Not really. College has a lot of filler, too, and kids have it drilled into their heads that they have to make good grades so they can get into college, and they have to go to college if they want a good job. As a result, about two-thirds of Americans go on to college, not just folks who truly want to learn. And although I've known plenty of high-school students that I consider to be basically adults, I've known orders of magnitude more college students who I don't. :-)
I'm similarly unconvinced of the need for education degrees, and that's coming from someone whose parents are both retired from teaching. It seems like a degree for the purpose of having a degree, rather than because it truly equips you to be a good teacher.
In my opinion, to teach well, you have to know a lot about a subject and be truly excited about sharing that knowledge. At its core, teaching is about finding ways to explain the material that the students can relate to, which means you have to really understand the subject so that when you notice a student who doesn't seem to grasp a concept, you figure out a different way to explain it. You have to constantly adjust your way of presenting material based on the composition of your class, because the explanation that worked well for one class may not work well for the next. One student may learn well through his ears, while another learns better through her eyes. And so on.
And to recognize when the students are struggling, a big part of teaching is finding ways to relate to the students, to get them to care about what you're teaching, and to get them to be open and honest with you when they're struggling, rather than a couple of weeks later when they fail the test. And IMO, the best way to get students to care enough to ask for help is to get them excited about learning the subject, which requires you to be excited about the subject. And the teachers who are most excited about a subject tend to be the ones who have immersed themselves in it.
In short, IMO, the best way to learn how teach is to first learn everything you possibly can about a subject, then actually teach other people about the subject. All else is meaningless.
Today, college teachers are subject-matter experts. High school teachers are often subject-matter experts. The farther you get below that level, the more it becomes a mixed bag. And that's a big part of what's wrong with our education system today. In our quest to retain the basic architecture of the one-room schoolhouse, where a single teacher teaches the kids every subject, we've created a system where the teachers are not subject-matter experts. They teach the things they're told to teach, and they do so by learning what they need to teach. This tends to result in a teaching style where teachers just regurgitate the textbook without adding anything above and beyond it. This style of teaching, of course, is not significantly better than just telling the students to read the textbook.
In an ideal schooling situation, you'd have a separate teacher for each subject, from the very beginning, each of whom was skilled in the subject area. You'd have a music teacher who was an actual musician. You'd have an art teacher who actually knew how to draw. You'd have a history teacher who loved history. And each of those teachers would make the subject exciting, because he or she would eat and breathe that subject. Those teachers would spend most of their college careers learning that subject, with remarkably little time spent on the mechanics of teaching.
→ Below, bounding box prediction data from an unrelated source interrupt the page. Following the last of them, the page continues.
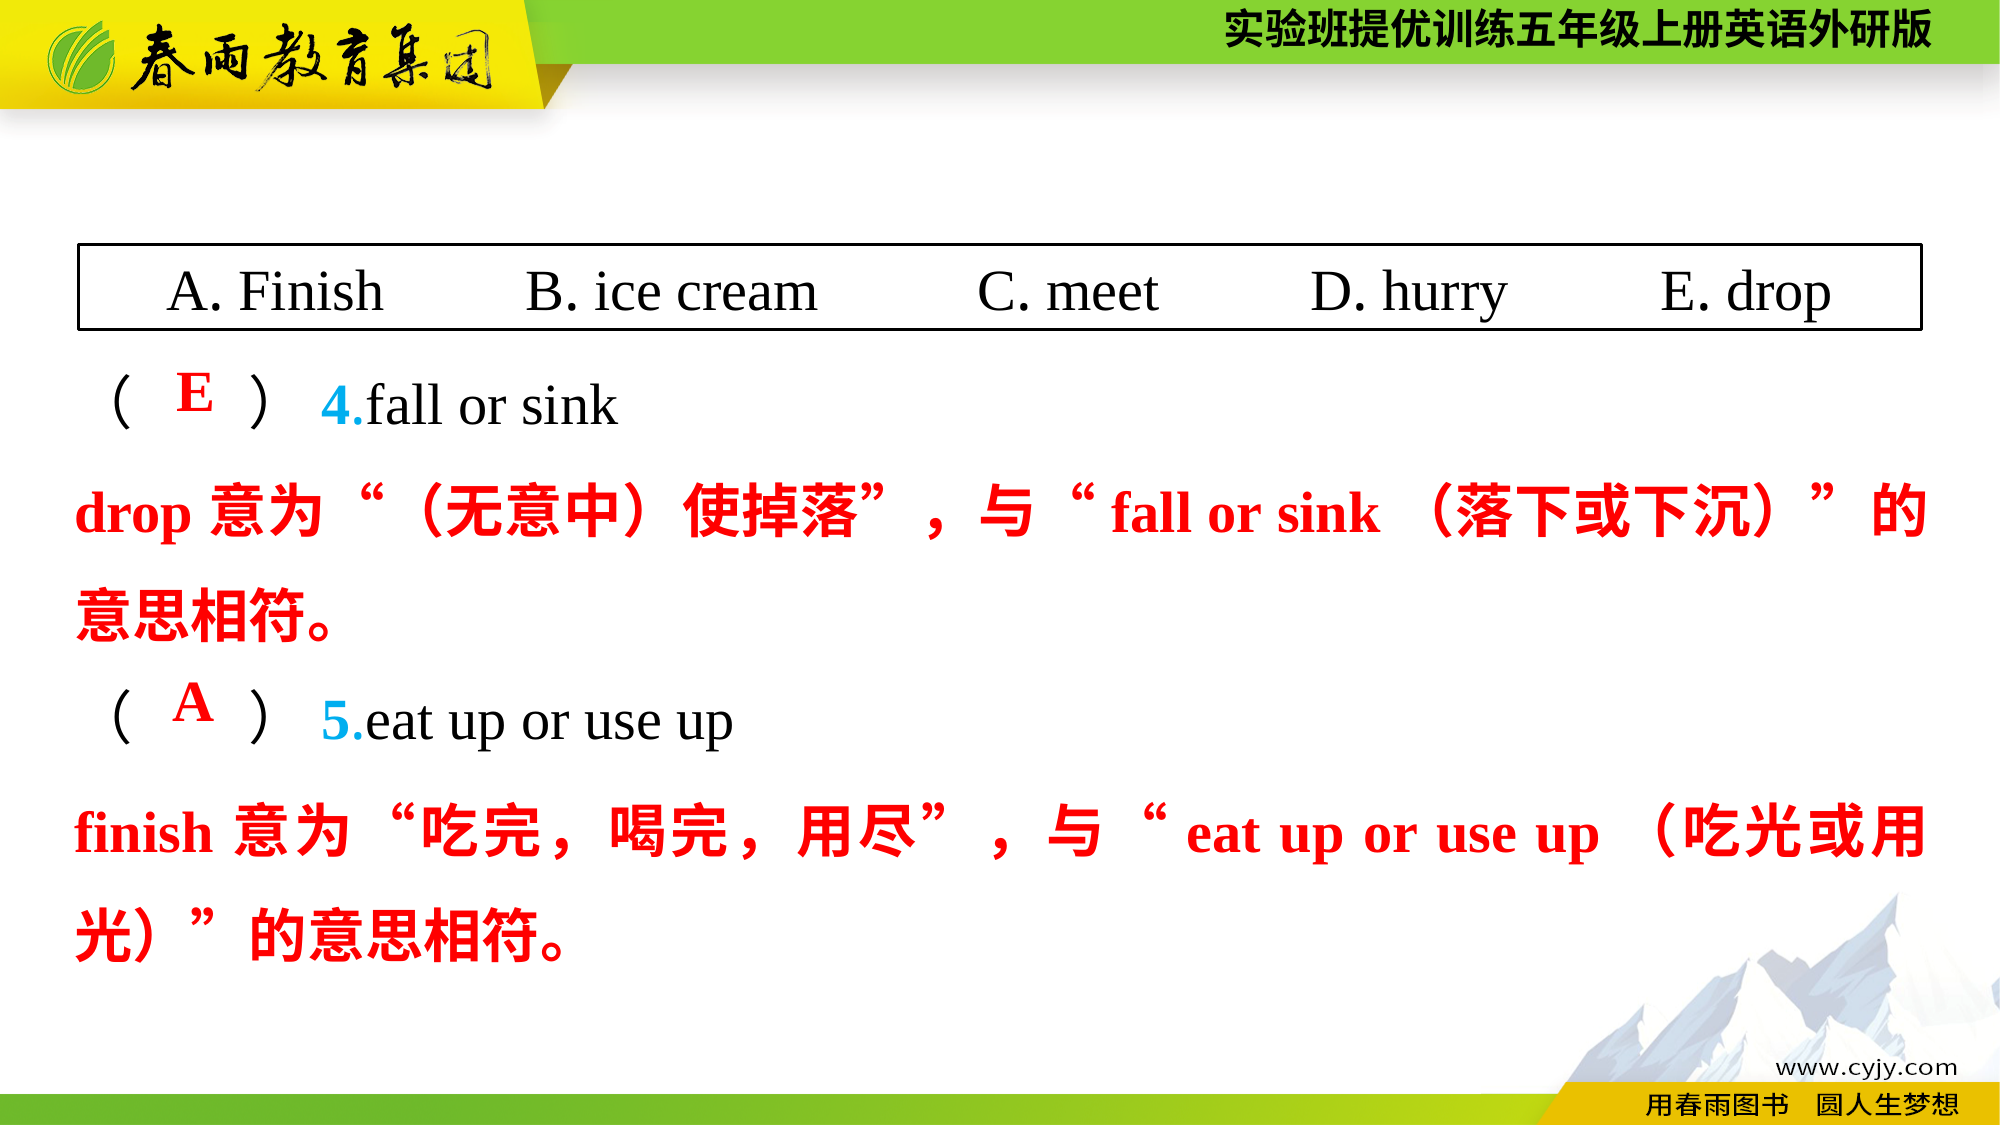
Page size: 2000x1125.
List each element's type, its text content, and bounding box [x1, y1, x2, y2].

text_box A [158, 655, 230, 741]
text_box finish意为“吃完，喝完，用尽”，与“eat up or use up（吃光或用光）”的意思相符。 [59, 751, 1944, 977]
text_box drop意为“（无意中）使掉落”，与“fall or sink（落下或下沉）”的意思相符。 [59, 431, 1944, 657]
list （ ）4.fall or sink （ ）5.eat up or use up [59, 657, 1944, 751]
text_box A. Finish B. ice cream C. meet D. hurry E. drop [78, 244, 1922, 330]
text_box E [161, 345, 231, 431]
picture [0, 0, 2000, 1125]
list （ ）4.fall or sink （ ）5.eat up or use up [59, 324, 1944, 431]
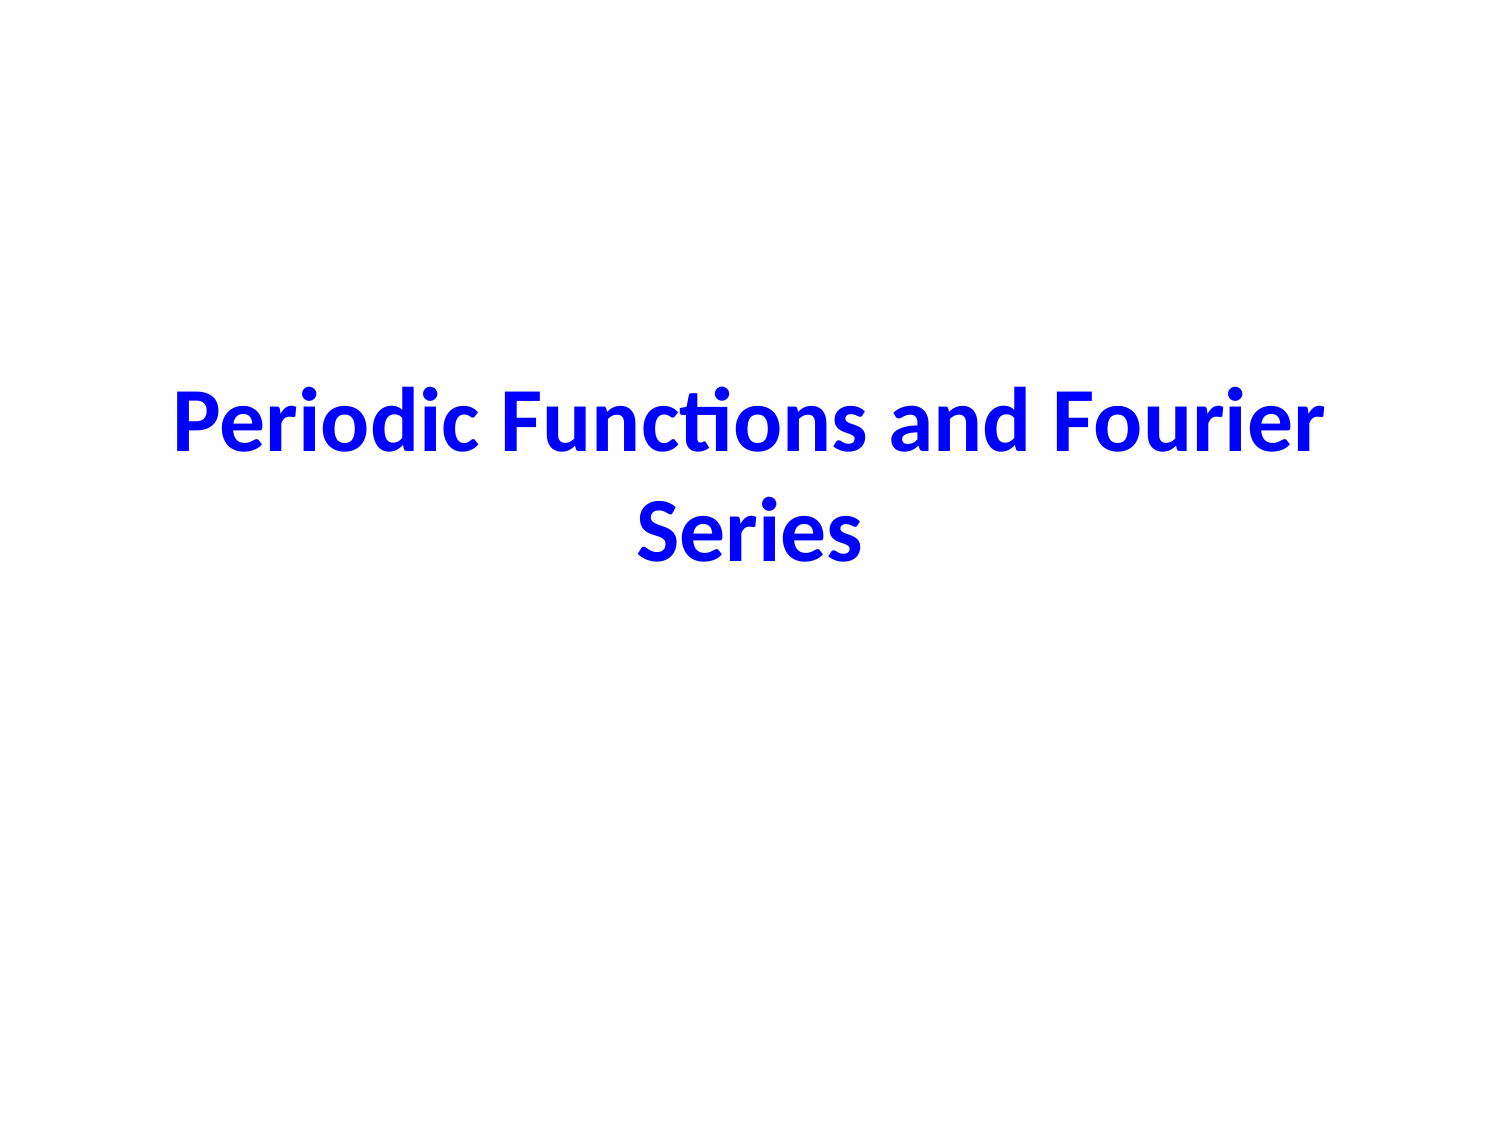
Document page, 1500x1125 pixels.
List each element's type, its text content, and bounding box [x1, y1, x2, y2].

After all, if you learn the most from the teachers who have the deepest understanding of a particular subject, then someone who spent most or all of his or her college career learning how to teach is likely to be uniquely qualified to teach pedagogy, and not much else. It's not that there isn't value in learning teaching techniques, but there are only so many hours in a college career, and every hour you spend learning about pedagogy is an hour that you could have spent learning the subject matter that you're actually going to teach, which in the long run, will likely be much more valuable, both to you and to your students.